--- Goal ---
Give back the lines below without any change, beginning with the first line and stopping after the line that contains "I'll return each instance as SVG.". Leave the pictures out of your answer.

--- Provided data ---
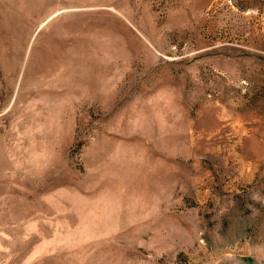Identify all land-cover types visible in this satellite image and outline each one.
I'll use <instances>...</instances> for the list:
<instances>
[{
	"label": "rangeland",
	"instance_id": "1",
	"mask_svg": "<svg viewBox=\"0 0 264 264\" xmlns=\"http://www.w3.org/2000/svg\"><path fill=\"white\" fill-rule=\"evenodd\" d=\"M0 264H264V0H0Z\"/></svg>",
	"mask_w": 264,
	"mask_h": 264
}]
</instances>
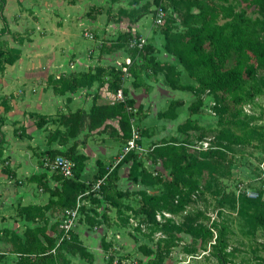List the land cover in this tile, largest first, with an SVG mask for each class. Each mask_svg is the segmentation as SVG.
I'll return each instance as SVG.
<instances>
[{"label": "trees", "instance_id": "obj_1", "mask_svg": "<svg viewBox=\"0 0 264 264\" xmlns=\"http://www.w3.org/2000/svg\"><path fill=\"white\" fill-rule=\"evenodd\" d=\"M183 1L197 8L198 12L186 11L185 18L182 20V26L184 27L182 31H174L176 23L171 18L167 19L168 16H166L163 25L157 26L158 33L164 38L163 50L169 56L175 58L182 71L175 65L158 61L153 56L156 49H154L152 44H145L142 49L131 48L129 42L134 37L131 33H126L121 36V45L107 47L104 50L109 53L116 48H126L130 52L131 64L126 65L124 69L100 65L90 71L62 75L52 80L49 85L52 86L56 94L73 92L82 87L91 88L94 84L98 83L99 87L106 86L107 91L114 95L121 90L124 98L123 101L116 100L111 104L94 103L89 112H84L81 109L63 115L62 124L68 128L67 137L76 138L83 130L93 132L102 129L97 134L105 133L108 128H111L116 133V139L124 147L132 137V121L137 116H140L141 111H143L140 108L138 110L135 109L134 102L126 98L124 75L128 73L133 78L132 84L134 87L148 90L147 84L143 79V73L147 68L165 70V83L174 90H189L191 86H194L192 83L194 82V89L200 94L205 92L221 94L223 101L222 104H219V113L224 118L227 116L238 117L235 122L237 125L251 128L252 122L264 117V115L260 117L245 115L243 110L244 105L254 102L255 99L260 98L263 94V90L257 84L255 76L258 67L264 68V18L253 19L244 11H235L234 6L230 4V0ZM250 1L264 16V0ZM165 2L166 0H153L156 7L152 13V17L155 14V10L159 7H162L166 11ZM4 4H6V0H0V19L2 21V28L0 29L1 73L5 71L7 66H12L19 61L22 56L20 50L11 48L8 40L3 38L9 35L12 38L19 39V34L10 29L8 20L4 14ZM149 14L150 12L146 8H137L130 12L129 16L137 21ZM137 59H140L141 62H137ZM183 75H186L192 82L190 84L183 83L180 79ZM179 101H172L171 104ZM200 105H202V100L199 98L188 107L189 118L178 126L179 129H182L187 123H192L190 119L197 113V108ZM214 106L218 105L214 103ZM5 111L7 112L6 108ZM164 113L162 112L159 115L160 118L168 116ZM215 114H217L216 111ZM45 118L40 116L41 121H38L39 126L46 125L48 121ZM174 118H176V115L172 114L170 119ZM112 120L118 121L117 129L108 124ZM3 121L4 117H0V160L3 155L2 144L4 139L1 132ZM192 124L194 128H200L196 124ZM253 125H256L255 128L259 127L258 129L262 133L264 132V124ZM198 138L200 140L194 143L198 144L200 141L212 139V136L208 134V131L205 132L203 130V133ZM218 138L221 141L227 139L237 143H248L247 139L239 136L233 138L224 131L220 132ZM173 139L158 144L155 150L162 160L164 167L169 170V180H164L163 182L166 188L165 194L162 196L145 195L142 198L144 213L146 214V218L150 220L155 219L156 210L160 207V203L165 204L166 206L163 207L172 213L185 211L194 193L202 191L201 182L206 172L215 166L224 164L226 150L223 148L211 149L212 147L210 146L207 149L191 151L190 146L193 141L188 140V137L180 141H177L175 138ZM262 150L261 162L264 160V146ZM137 153L139 152L131 151L113 168L112 166L110 168L105 166L102 160H98V169L93 176L92 185L98 180H103V185L97 193L89 194L94 197L92 201L96 204L97 209L103 203H106V205L111 209H115L121 215V201L127 196V192L118 188V171L123 164L131 163L128 178L132 183H137L141 174L135 171L142 165V162L134 155ZM43 154L45 155L44 158L48 157L51 160L63 155V157L68 158L74 163L72 177H63L58 172L53 174L55 179L60 183V188L51 191L50 194L53 198L52 202L60 208L63 216L66 210L75 208L80 196V201H85L87 198V196L82 195L90 189V186L89 183L82 180V173L88 158L78 151V143L76 142L66 151L49 149ZM1 164L5 168L3 160ZM5 172L11 173L6 169ZM258 173L260 175L259 171ZM247 177L249 176L245 175V178ZM245 178L239 180L237 185L246 180ZM39 179V183L44 185L42 178ZM44 187L46 186L44 185ZM46 189L48 190V188ZM260 190H257L259 193L257 199H250L245 195H239L242 196L240 213L250 219L255 227H261L264 230V198L260 195ZM171 201H176V205L172 210L169 209ZM33 209V206H29L27 214L33 213ZM94 211V209L87 210L84 202H82L80 214L86 213L88 215L85 216L87 219L85 218L83 221L89 227L98 224L96 222L98 220L96 216L98 213ZM108 211L106 210L107 213ZM104 216L108 220L107 215L105 214ZM104 224L107 226L106 222ZM212 229L217 233L216 244L212 245L213 254L220 264H230V258L234 254L228 251L230 229L224 222L215 221L211 227L188 229L187 233L207 242L213 238ZM38 233L39 230L37 229H28L22 247L13 241L16 252L20 254L17 264H69L71 258L68 257V254L73 257L76 253L86 258L90 264L93 263L95 259L94 255L84 248L74 230L70 232L69 238L60 241L64 235L61 225H57L56 237L50 239L47 245H44L40 241ZM4 234L8 236L9 232L0 230V238ZM16 239L20 241L19 238ZM162 242L163 240H160V243ZM160 243L158 244V248L160 247ZM147 252L153 253L152 250H148ZM161 258L162 255L156 253L154 260H160ZM153 261H150L149 264L154 263ZM107 264H112V261H108Z\"/></svg>", "mask_w": 264, "mask_h": 264}, {"label": "rangeland", "instance_id": "obj_2", "mask_svg": "<svg viewBox=\"0 0 264 264\" xmlns=\"http://www.w3.org/2000/svg\"><path fill=\"white\" fill-rule=\"evenodd\" d=\"M16 1L17 0H14V2ZM27 1L32 4L37 2V0ZM44 1L45 5L47 2L51 4L49 6L50 11L52 5L59 4V2L66 7V11L70 7H68V0H55V2L54 0ZM72 1H77L76 3L78 4L82 2L83 4H80V6L83 16H88L90 19L97 22L94 25L96 27H77L76 24L78 23L76 22L73 33L80 44L85 45V47H93V52L96 51L98 56H101L107 47L117 46L118 44L121 45V36L126 33H131L128 31L127 25L134 24L136 20L129 16L130 12L137 8H146V10L150 12L149 16L146 17L150 19L156 7L153 0H103L99 2L100 7L99 5L96 7L95 4L90 3L93 0H88V2L87 0H69V2ZM164 4L168 16L167 19L171 18L176 23L174 25V31L176 32H180L184 29L182 20L185 18L186 11L198 12L197 8L188 5L187 2L183 0H166ZM230 4L234 6L235 11H244L253 19L264 18L262 12L255 7L250 0H230ZM32 8L33 7L24 9L22 12L18 10V7L16 9L17 13L20 15L25 13L22 16L23 23L28 22L24 24V29L17 31L12 30L10 27L11 31L19 34V39L12 38V36L9 35L3 37L8 40L11 48L20 50L21 53H23L21 48L33 42L34 39L36 22L34 16L35 11H33ZM5 11L4 8V14ZM44 16L46 20H50L49 22H51L52 19H57V17L52 14L44 13ZM11 21L14 26L16 24L18 27H21L19 18L15 19L13 16L11 17ZM8 23L9 26H11L9 21ZM1 28L2 21L0 19V29ZM14 28H16V26ZM158 31L159 30L155 29V33H158ZM40 32L43 34L44 31H39V33ZM133 37L135 38L137 36L133 35ZM162 39L163 49L164 38ZM95 42H98L97 47ZM114 50L124 51L128 55L130 53L126 48H116ZM50 53L51 51L49 53L47 52L46 56ZM46 58L47 57H44L42 63L39 65L44 71H46L49 62ZM95 68L96 67L91 68L88 71ZM160 71L162 74H166L165 70L160 69ZM56 78V75H49L46 80V85L50 86L51 90L53 88L49 84ZM180 79L183 83L190 84V82H192L186 75L181 76ZM255 80L257 84L261 86L263 94L254 101L256 103L254 104L253 111L258 115L251 116L260 117L264 115V68H257ZM192 83L194 86H189L190 89L186 90L187 93H185L184 100H180L175 104H171L172 101H170L169 104L159 112V115L162 114V112L168 115L165 116L166 118H160L164 119L163 121L166 122V124L158 125L155 121L147 124L140 122L144 117V111H141L140 116H137L132 121V125L140 133L139 143L142 151H137L139 153L134 155L142 162V165L135 171L141 175L137 183H132L129 178H126L124 181L125 175L122 173L120 184H123L122 190L127 192V196L121 201V215L118 214L115 209H111L106 203H103V205L97 209L96 204L92 201L94 197L89 195L92 194L93 177L87 178L90 189L86 192H89L85 195L87 196L86 200H81V203L84 202L87 210L90 211L94 209V212L98 213L96 215L98 217V220H96L98 224L92 227H89L86 223L83 224L87 230L93 232L99 231V226L103 225L104 222L107 224V228H105L106 232L105 229H103L104 233H102L101 236L99 235L100 237L93 241V245L90 246V249L97 257L96 259L94 256L95 259L92 264H107L110 260L112 264L115 261L121 264V262L125 260L131 261L134 264H149L150 261L154 260L156 253L162 255V258L160 260H154L152 264H220L213 254V239L205 242L201 238H195L193 235L187 233L188 229L210 227L212 216L215 217L216 215L219 220L224 222L230 229L228 251L234 254V256L230 258V264H264V230L261 227H255L250 219L240 213L242 196L239 195L243 194L240 193L237 195V182L247 175L249 177L242 181L244 186L247 188H255V190L261 189L260 195L264 198V177L260 178V175H258L259 164L261 163L263 153L262 147L264 146V132L262 133L261 130L258 129L259 127L255 128L256 125H253L264 124V121L260 123L261 120H264V117L258 121L252 122L250 125L251 128H247V126L244 125H237L235 122L238 117L227 116L224 118L221 113H219V104H222L223 101L221 94L206 92L200 94L194 89L195 83ZM94 87L95 90H98L96 95L99 96V84H94ZM20 89L21 87L18 89L19 92H21ZM199 98L202 100V105L198 106L197 113L193 115L190 120L200 128H194L192 123H187L182 129H179L178 126L186 122L189 118L188 107ZM214 103L218 106L215 107ZM90 108L91 106L87 105L86 109L79 108L78 110L82 109L84 112H89ZM6 109L8 110V108ZM215 111L217 114L214 113ZM148 112L151 113V111ZM67 114H70V112ZM172 114H175L176 118L170 119ZM63 115L58 114L57 116L59 117L57 119H52L53 124L50 126V129L47 130V138L54 136L56 137V141L57 138H61L60 142H63L62 138L66 136L68 131V128L62 124ZM179 115H183L184 118L178 125L175 119H177ZM1 117H3V115H1ZM35 118L41 121L39 116L32 114L31 119L35 120ZM16 127V132H25V128L20 127V125ZM111 130V128H108L105 133L96 134L95 136L97 139L95 138V140L98 141L100 138L104 139L103 136H105L106 133L110 135ZM203 130H205V132L208 131V134L212 136L211 149L223 148L226 150L224 164L215 166L213 169L206 172L201 182L202 191L194 193L185 211L172 213L163 207L166 206L165 204L160 203V207L156 210L155 219H147L142 205L143 196H162L166 193L163 182L164 180H169V170L164 167L162 160L155 152L157 145L174 140L173 138L180 141L188 137V140L190 139L193 141L190 150H200L197 148L198 144L194 142L200 140L198 137L203 133ZM222 131L227 132L229 136L233 138L239 136L243 139H247L248 143H237L227 139L221 141L218 135ZM107 135L105 137H108ZM88 137L89 135L84 137L81 143H86ZM110 137L114 142L116 141L114 140L115 136ZM67 141L68 138L66 142H64V147L62 148L55 145L56 149L66 151L68 149L66 146ZM115 143L123 148V144L119 141ZM121 154L122 149L117 154V159ZM112 163L113 161H109L107 164H104L110 168L114 166ZM175 205L176 201H171L169 209L172 210ZM106 210H109V212L107 213ZM105 214L108 220L105 219ZM85 216L88 215L86 213L80 214L77 223L79 219L85 220ZM58 218L59 226L63 221L62 212L59 214ZM92 218L94 219V217ZM107 221H109V223H107ZM112 229L114 230L111 231ZM110 231L112 234H110ZM160 240H163V242L160 243ZM80 243L82 245L84 244L82 241H80ZM159 243L160 247L158 248ZM84 248L88 251L87 247L84 246ZM148 250H152L153 253H148ZM70 258L69 264H90L89 261L81 257L79 253H76L75 256Z\"/></svg>", "mask_w": 264, "mask_h": 264}, {"label": "crops", "instance_id": "obj_3", "mask_svg": "<svg viewBox=\"0 0 264 264\" xmlns=\"http://www.w3.org/2000/svg\"><path fill=\"white\" fill-rule=\"evenodd\" d=\"M101 1L103 0H93L90 3L98 7ZM76 2H69L68 0V7H70L67 11L60 2L53 4L50 11L49 6L51 4L47 2L45 5L44 0H37L34 4L27 0H17L16 2L7 0L4 7L5 16L11 23L10 27L16 31L24 29V24L28 23H23L22 16L25 13L23 15L17 13V7L20 12L33 7L36 29L33 42L21 48L23 50L21 59L14 65L7 66L3 73L0 72V117L1 115L4 117L1 125L4 141L2 144L3 155L0 160V230L9 232L8 236L4 234L0 238V264L18 263L20 254L16 252L13 241L22 247L28 229L39 230L38 238L44 245L56 237L58 217L62 211L52 202L53 198L50 192L60 188V183L55 179L53 173L43 168L44 152L49 149H56L55 145L59 148L64 147L63 144L67 138V148L75 142L78 143V151L88 158L82 173V180L87 182V178L95 175L98 169V160H102L105 164L113 161L112 165H115L118 160L117 154L122 149L115 143L118 141L116 137L114 138L115 142L110 137L116 136L113 130H111L110 135L105 134L108 137L103 136L104 139L100 138L98 141L95 140V135L102 129L93 132L83 130L76 138L65 136L62 138L63 142H60L61 138H57L56 141L54 136L47 138V130L53 124L52 119H57L58 114L73 113L79 108L86 109L87 105L92 107L94 103L111 104L116 101V95L108 92L106 86L100 87L99 96L96 95L98 90H95L94 86V88L82 87L73 92L56 94L50 86L46 85L49 75L58 77L86 72L100 65L124 69L126 65L131 64L130 55L124 51L114 50L109 53L104 51L101 56H98L96 51L93 52V47H85L76 40L73 33L76 22L78 23L76 24L77 27H96L94 25L97 23L88 16V18L84 17L80 6L83 3L79 2L80 4H78ZM44 13L55 15L57 19H52L49 22L50 20L45 19ZM13 16L15 19L19 18L21 27L15 24L16 28H14L15 26L11 21ZM151 18L145 16L134 24L127 25L128 31L134 36L145 38L146 45L152 44L156 49L153 56L158 61L175 65L177 68L180 67L175 58L169 56L162 49L163 37L155 33L157 26L153 22V17ZM39 31L44 32L42 34ZM97 43L95 42L96 47ZM50 51L51 53L46 56V53ZM43 56L47 57L46 59L49 61L46 71L39 67L42 59H44ZM137 62H141L140 59H137ZM178 69L182 71L181 67ZM164 78L165 76L160 70L147 68L143 73V79L148 87L146 90L145 88L134 87L133 78L125 73L126 98L134 102L135 109L140 108L144 111V117L140 122L147 124L155 121L158 125H164L166 122L163 121L164 119H160L159 112L170 101L184 100L187 92L172 89L165 83ZM20 87L21 92L18 91ZM5 108H8L6 113ZM32 114L39 116V118L40 116L46 117L48 122L45 126H39L37 118L31 119ZM183 118V115H179L175 122L179 125ZM108 124H111L115 129L118 128L117 120L109 121ZM17 125L25 128V132H16ZM88 135L87 142L81 143L84 137ZM2 160L5 168L2 167ZM130 168L131 163L123 164L119 168L117 185L120 190L123 187V184H120L122 173L125 175V181L128 178ZM5 169L11 173H6ZM39 178H42L46 187L39 183ZM29 206H33L34 209L33 213L27 214ZM83 223H85L83 220H79L74 232L88 251L96 257L90 246L104 233L103 229L107 227L105 224L100 225L99 231L93 232L87 230ZM111 231L110 234H112ZM16 238H19L20 241H17ZM68 257L71 255L68 254Z\"/></svg>", "mask_w": 264, "mask_h": 264}, {"label": "built area", "instance_id": "obj_4", "mask_svg": "<svg viewBox=\"0 0 264 264\" xmlns=\"http://www.w3.org/2000/svg\"><path fill=\"white\" fill-rule=\"evenodd\" d=\"M166 16H167V13L162 7L157 8L155 10V14L153 15V22H154L155 26L163 25L165 22ZM145 44H146V40H145V38H142V37H135L132 40H130V42H129V46L131 48H137V49H142ZM257 99H255V101ZM116 100H120V101L124 100L121 90H119L117 92ZM255 103L256 102H251V103L244 105L243 110H244L245 115H249V116H251V115L257 116L258 115V114H256V112L253 111ZM263 108H264V104H263ZM260 123H263V121H261ZM139 140H140V133L132 125V137L129 140V142L123 147L122 154L118 158V160L114 166L119 164L121 162V160L127 154H129L131 151H142ZM197 146H198L197 148L200 150L201 149L202 150L207 149L211 146V139H206V140L200 141ZM43 168L46 169L47 171H49L50 173L54 174L55 172H58L63 177L70 178L73 176L74 163L71 160H69L68 158L63 157V156H58L53 160H51L50 158L47 157V158L43 159ZM259 172H260V178L264 177V160L259 164ZM102 185H103V180H98L92 186L91 192L97 193L100 190ZM88 193H85L82 196H84ZM240 193H242L243 195H245L246 197H248L250 199H257L259 197V193L257 190H255L253 188L245 187L244 183H239L237 185V195ZM80 198H81V196L79 197V200L77 201L75 208L70 209V210H66L65 213L63 214V221L61 224V229L63 231L64 236H62L60 241L69 238L70 232L74 230V228L77 224V220L80 216V209H81V205H82ZM215 221H218V222L220 221L217 215L215 217L212 216L211 225ZM212 231H213V238H212L213 242H212V244L214 245V244H216L217 233L213 229H212ZM113 264H118V262L115 261ZM121 264H134V263H132L131 261L125 260V261H122Z\"/></svg>", "mask_w": 264, "mask_h": 264}]
</instances>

--- Solution below ---
Identify all land-cover types visible in this satellite image and outline each one.
I'll use <instances>...</instances> for the list:
<instances>
[{
	"label": "rangeland",
	"instance_id": "1",
	"mask_svg": "<svg viewBox=\"0 0 264 264\" xmlns=\"http://www.w3.org/2000/svg\"><path fill=\"white\" fill-rule=\"evenodd\" d=\"M0 264H264V0H0Z\"/></svg>",
	"mask_w": 264,
	"mask_h": 264
}]
</instances>
List the land cover in this tile, largest first, with an SVG mask for each class. Each mask_svg is the segmentation as SVG.
I'll return each instance as SVG.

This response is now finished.